Exercise directions:
In the healthy tea text, what water temperature range is given for brewing green tea?

Healthy Tea

"Green tea stimulates the pineal gland, making the mind stay clear and awake. This is why monks are known to drink a lot of green tea"
healthy tea
Tea works as an ice breaker and immediately puts you at ease in a gathering where you might not know anybody, "says Bryan Mulvihill, an artist, calligrapher and tea historian.

Green Tea

Green Tea is said to be extremely high in antibacterial agents. It is good for clearing your skin, relieving sore throat and soothing the voice. Green tea is especially rich in vitamin C, chlorophyll and trace elements.


How to make green tea:
Green tea should be brewed with lower temperature water, any-where from 70-85 degree celsius. The higher the tea quality, the lower the temperature. The water can be poured over the leaves many times, at first for only 20-30 seconds then completely poured off; each time leave the warm water on a little longer until no colour comes off the brew. 


White Tea

White Tea is the least processed form of tea. It has the highest antioxidant levels. Studies shows that white tea thins the blood and improve artery function. It helps lower high blood pressure. Catechins, another group of antioxidants, have been found to reduce cholesterol, and white tea is teeming with them.
How to make white tea:
The water used in brewing white tea is incredibly important. Water at room temperature or lukewarm water can be used. Denser than other teas, white tea needs more leaves than one requires to make green tea.

Dataset:
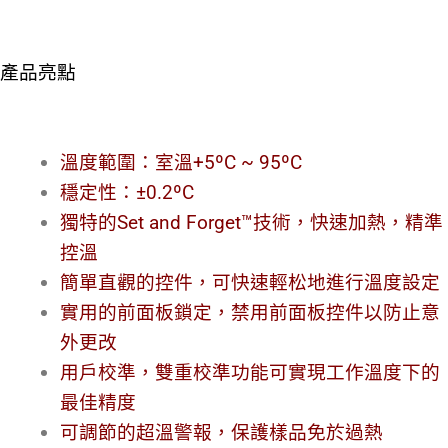
產品亮點
溫度範圍：室溫+5ºC ~ 95ºC
穩定性：±0.2ºC
獨特的Set and Forget™技術，快速加熱，精準
控溫
簡單直觀的控件，可快速輕松地進行溫度設定
實用的前面板鎖定，禁用前面板控件以防止意
外更改
用戶校準，雙重校準功能可實現工作溫度下的
最佳精度
可調節的超溫警報，保護樣品免於過熱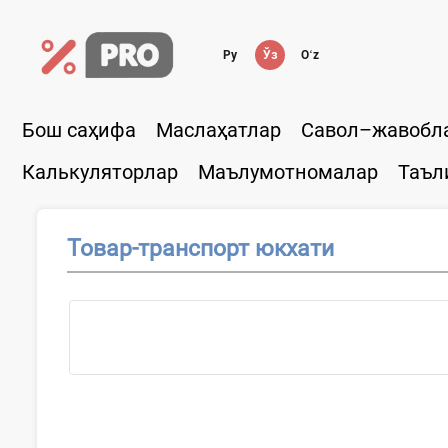
Ру
Ўз
Oʻz
Бош саҳифа
Маслаҳатлар
Савол–жавобл
Калькуляторлар
Маълумотномалар
Таъл
Товар-транспорт юкхати
Ҳужжатни...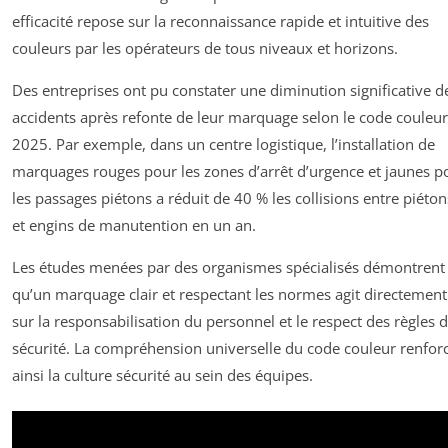
efficacité repose sur la reconnaissance rapide et intuitive des
couleurs par les opérateurs de tous niveaux et horizons.
Des entreprises ont pu constater une diminution significative d
accidents après refonte de leur marquage selon le code couleur
2025. Par exemple, dans un centre logistique, l’installation de
marquages rouges pour les zones d’arrêt d’urgence et jaunes p
les passages piétons a réduit de 40 % les collisions entre piéton
et engins de manutention en un an.
Les études menées par des organismes spécialisés démontrent
qu’un marquage clair et respectant les normes agit directement
sur la responsabilisation du personnel et le respect des règles 
sécurité. La compréhension universelle du code couleur renfor
ainsi la culture sécurité au sein des équipes.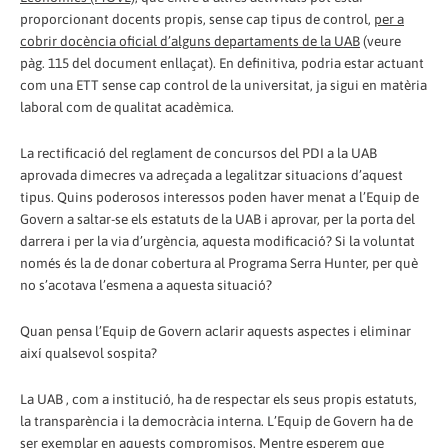
proporcionant docents propis, sense cap tipus de control,
per a
cobrir docència oficial d’alguns departaments de la UAB
(veure
pàg. 115 del document enllaçat). En definitiva, podria estar actuant
com una ETT sense cap control de la universitat, ja sigui en matèria
laboral com de qualitat acadèmica.
La rectificació del reglament de concursos del PDI a la UAB
aprovada dimecres va adreçada a legalitzar situacions d’aquest
tipus. Quins poderosos interessos poden haver menat a l’Equip de
Govern a saltar-se els estatuts de la UAB i aprovar, per la porta del
darrera i per la via d’urgència, aquesta modificació? Si la voluntat
només és la de donar cobertura al Programa Serra Hunter, per què
no s’acotava l’esmena a aquesta situació?
Quan pensa l’Equip de Govern aclarir aquests aspectes i eliminar
així qualsevol sospita?
La UAB , com a institució, ha de respectar els seus propis estatuts,
la transparència i la democràcia interna. L’Equip de Govern ha de
ser exemplar en aquests compromisos. Mentre esperem que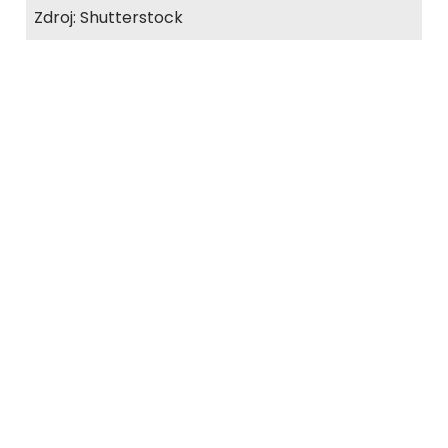
Zdroj: Shutterstock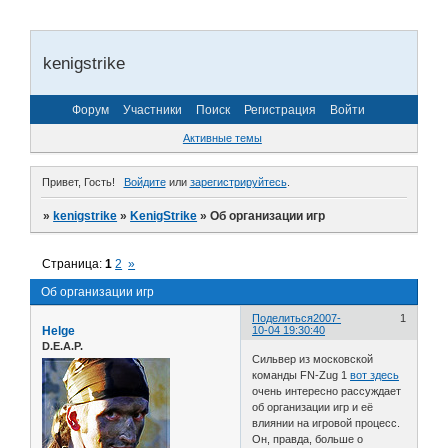
kenigstrike
Форум
Участники
Поиск
Регистрация
Войти
Активные темы
Привет, Гость!
Войдите
или
зарегистрируйтесь
.
»
kenigstrike
»
KenigStrike
»
Об организации игр
Страница:
1
2
»
Об организации игр
Поделиться
2007-
1
Helge
10-04 19:30:40
D.E.A.P.
Сильвер из московской
команды FN-Zug 1
вот здесь
очень интересно рассуждает
об организации игр и её
влиянии на игровой процесс.
Он, правда, больше о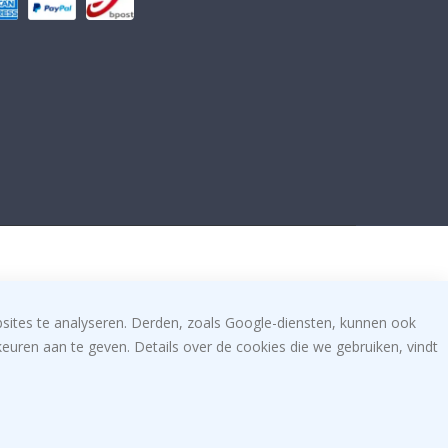
bsites te analyseren. Derden, zoals Google-diensten, kunnen ook
uren aan te geven. Details over de cookies die we gebruiken, vindt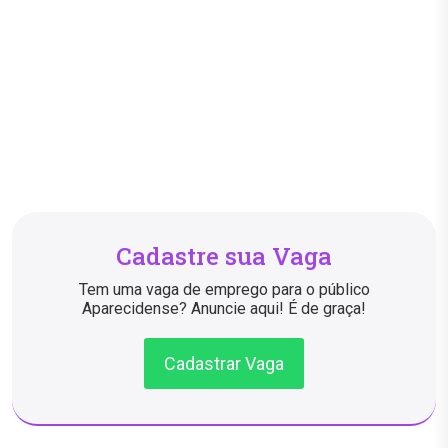
Cadastre sua Vaga
Tem uma vaga de emprego para o público
Aparecidense? Anuncie aqui! É de graça!
Cadastrar Vaga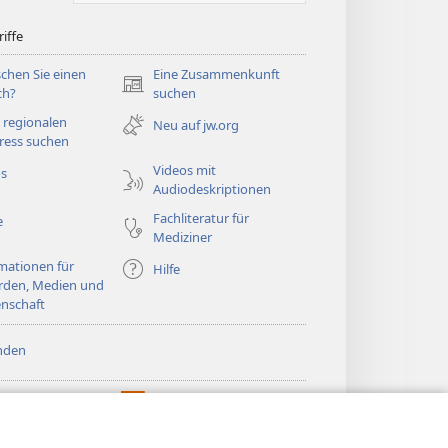
iffe
chen Sie einen
Eine Zusammenkunft
(öffnet
ch?
suchen
neues
 regionalen
Neu auf jw.org
Fenster)
ress suchen
Videos mit
os
Audiodeskriptionen
Fachliteratur für
e
Mediziner
mationen für
Hilfe
rden, Medien und
nschaft
nden
htturm ONLINE-
®
JW Hub
(öffnet
LIOTHEK
neues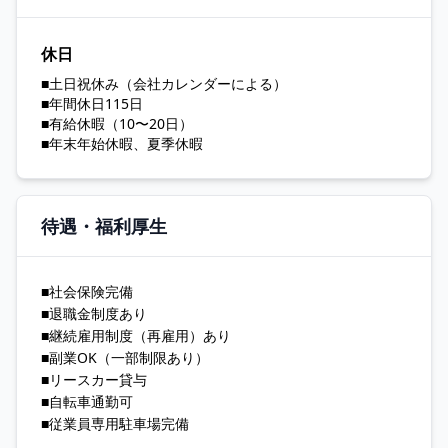
休日
■土日祝休み（会社カレンダーによる）
■年間休日115日
■有給休暇（10〜20日）
■年末年始休暇、夏季休暇
待遇・福利厚生
■社会保険完備
■退職金制度あり
■継続雇用制度（再雇用）あり
■副業OK（一部制限あり）
■リースカー貸与
■自転車通勤可
■従業員専用駐車場完備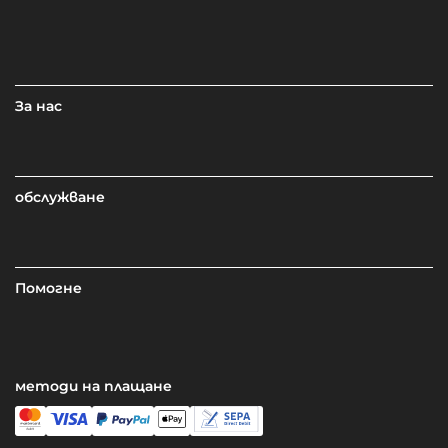
За нас
обслужване
Помогне
методи на плащане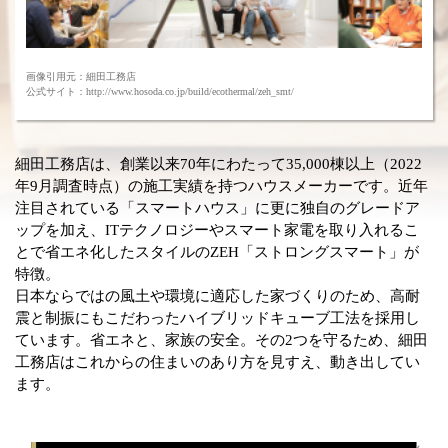
画像引用元：細田工務店
公式サイト：http://www.hosoda.co.jp/build/ecothermal/zeh_smt/
細田工務店は、創業以来70年にわたって35,000棟以上（2022
年9月調査時点）の施工実績を持つハウスメーカーです。近年
注目されている「スマートハウス」に更に独自のグレードア
ップを加え、ITテクノロジーやスマート家電を取り入れるこ
とで省エネ化したスタイルのZEH「ストロングスマート」が
特徴。
日本ならではの風土や環境に適応した家づくりのため、高耐
震と制振にもこだわったハイブリッドキューブ工法を採用し
ています。省エネと、家族の安全。その2つを守るため、細田
工務店はこれからの住まいのあり方を見すえ、動き出してい
ます。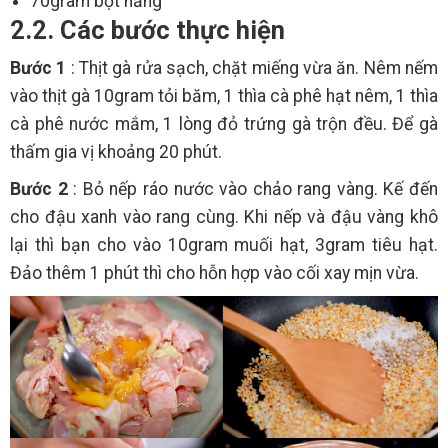
70gram bột năng
2.2. Các bước thực hiện
Bước 1
: Thịt gà rửa sạch, chặt miếng vừa ăn. Nêm nếm
vào thịt gà 10gram tỏi băm, 1 thìa cà phê hạt nêm, 1 thìa
cà phê nước mắm, 1 lòng đỏ trứng gà trộn đều. Để gà
thấm gia vị khoảng 20 phút.
Bước 2
: Bỏ nếp ráo nước vào chảo rang vàng. Kế đến
cho đậu xanh vào rang cùng. Khi nếp và đậu vàng khô
lại thì bạn cho vào 10gram muối hạt, 3gram tiêu hạt.
Đảo thêm 1 phút thì cho hỗn hợp vào cối xay mịn vừa.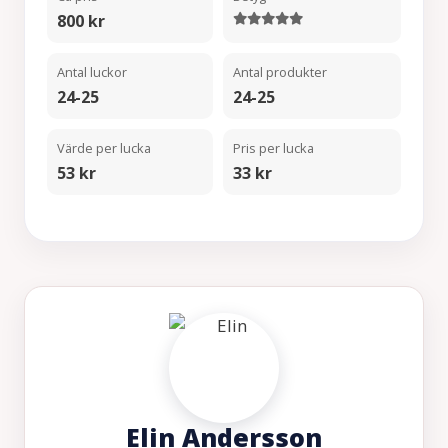
800 kr
Antal luckor
Antal produkter
24-25
24-25
Värde per lucka
Pris per lucka
53 kr
33 kr
Elin Andersson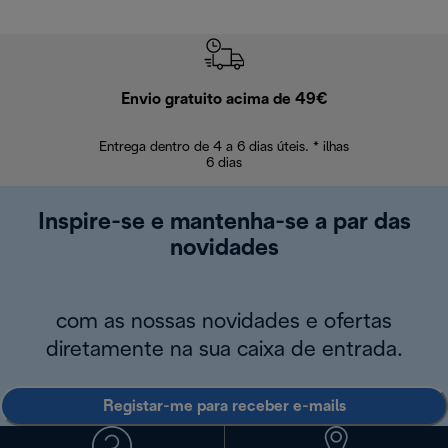
Envio gratuito acima de 49€
Devol
Entrega dentro de 4 a 6 dias úteis. * ilhas
Devoluções sem
6 dias
Inspire-se e mantenha-se a par das
novidades
com as nossas novidades e ofertas
diretamente na sua caixa de entrada.
Registar-me para receber e-mails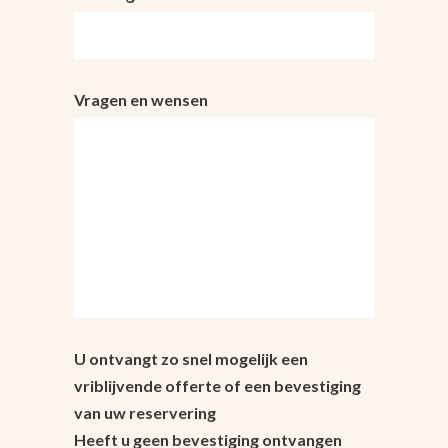
Vragen en wensen
U ontvangt zo snel mogelijk een
vriblijvende offerte of een bevestiging
van uw reservering
Heeft u geen bevestiging ontvangen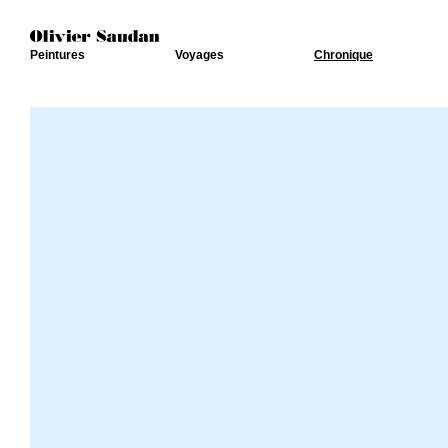
Peintures
Voyages
Chronique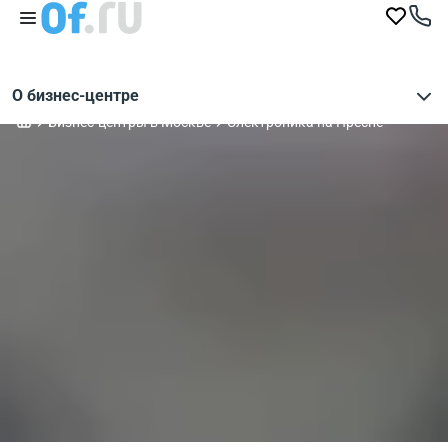
О бизнес-центре
Бизнес-центры в Москве
Электроника на Пресне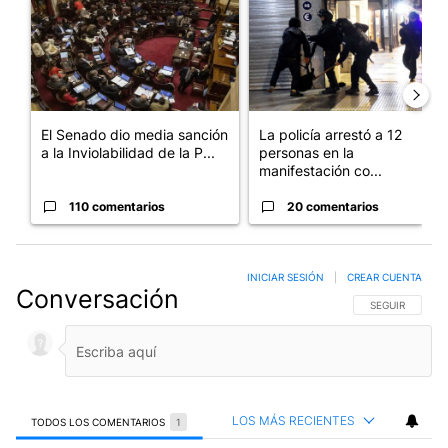
El Senado dio media sanción
La policía arrestó a 12
a la Inviolabilidad de la P...
personas en la
manifestación co...
110 comentarios
20 comentarios
INICIAR SESIÓN
|
CREAR CUENTA
Conversación
SIGA ESTA CO
SEGUIR
LOS MÁS RECIENTES
TODOS LOS COMENTARIOS
1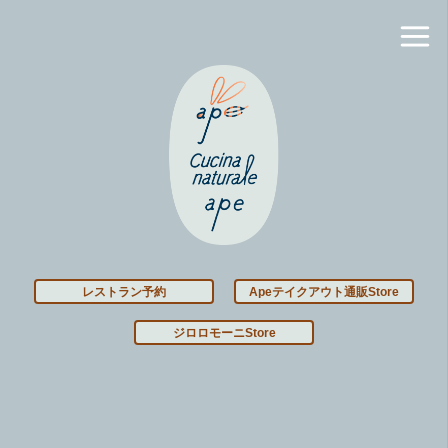
レストラン予約
Apeテイクアウト通販Store
ジロロモーニStore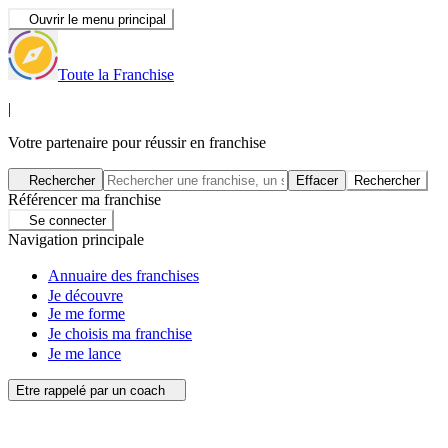
Ouvrir le menu principal
Toute la Franchise
|
Votre partenaire pour réussir en franchise
Rechercher
Effacer
Rechercher
Référencer ma franchise
Se connecter
Navigation principale
Annuaire des franchises
Je découvre
Je me forme
Je choisis ma franchise
Je me lance
Etre rappelé par un coach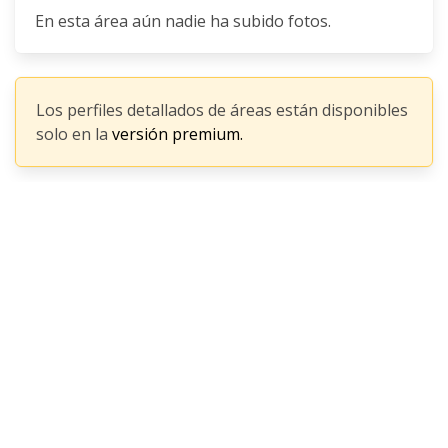
En esta área aún nadie ha subido fotos.
Los perfiles detallados de áreas están disponibles
solo en la
versión premium.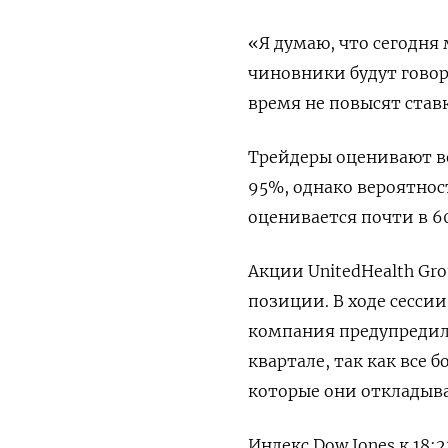
«Я думаю, что сегодня
чиновники будут говор
время не повысят ставк
Трейдеры оценивают ве
95%, однако вероятнос
оценивается почти в 6
Акции UnitedHealth Gro
позиции. В ходе сессии
компания предупредила
квартале, так как все
которые они откладыв
Индекс Dow Jones к 18:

Output of the exercise:
Anywhere from 70 to 85 degrees Celsius.